Whatever else happens after yesterday's primaries, the conspiracy theory of membership in the Trilateral Commission ought to be retired as a campaign tactic. It exploits fear and ignorance among the voters in a manner any candidate should repudiate. Reagan supporters have been using it against George Bush, but what does this say about fellow Republicans who were members before Mr. Bush's brief term -- Senator William Roth, for example, Representatives BArber Conable and John Anderson, and even the present party chairman, William Brock? Such a sample hardly suggests the Trilateral Commission is the liberal cabal of the conspiracy theory fielded by the right -- or the nest of imperialists decried by the far left.
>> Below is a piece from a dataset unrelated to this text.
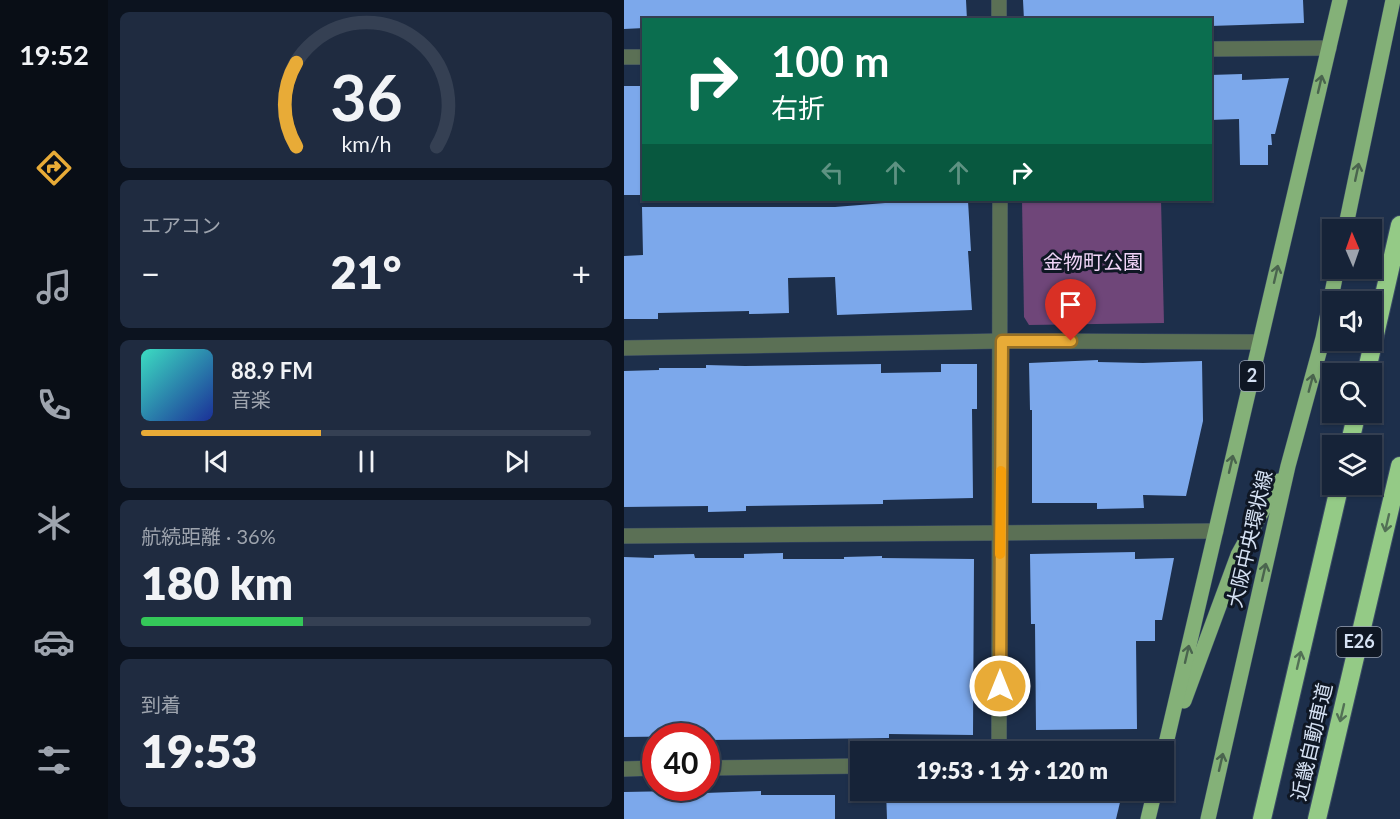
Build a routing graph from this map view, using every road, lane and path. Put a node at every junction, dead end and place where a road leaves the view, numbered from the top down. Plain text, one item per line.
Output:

What is the commission then? It is an organization launched by banker David Rockefeller in 1973 to bring together business, governmental, and academic leaders from North America, Europe, and Japan in an effort to foster "trilateral" economic and political cooperation. They consider analyses and reports, sometimes rejecting them, as they are said to have done to a proposal that what their nations neded was more government authority in relation to popular democracy. They seek international solutions to international problems. They issue publications.
To imply any analogy with America's racist White Citizens Councils is ludicrous. Yet, in the Florida campaign, a conservative publicist reportedly complained of what he said were 15 Trilateral members in the Bush campaign and added: "Imagine the coverage if 15 White Citizens Council members had shown up as Reagen contributors."
How could any conspiracy theory get started? It so happens that Jimmy Carter was a member of the commission when he campaigned for the presidency. And so were a long list of people who wound up serving President Carter in one way or another: Walter Mondale, Cyrus Vance, Zbigniew Brzezinski, Warren Christopher, Harold Brown, Lloyd Cutler, Hedley Donovan, Leonard Woodcock, Richard Holbrooke, Sol Linowitz, Elliot Richardson, Paul Warnke, Richard Cooper, Robert Bowie, George Ball.
The appearance may be that there was a design to employ Trilateral members, even as anti-Bush campaigners have suggested an appearance that Trilateralists are supporting him in order to have both a Republican contender and the Democratic leader in tow. But think about it. Would the people above be enlisted in government because they were Trilateralists, or were they Trilateralists because they were part of the same pool from which officials are likely to be drawn?
The commission is fair game for criticism. A voter could well include membership in such an internationalist organization as a plus or minus factor in evaluating a candidate. But let's not see conspiracies where none exist, or let an endless campaign get muddier and muddier.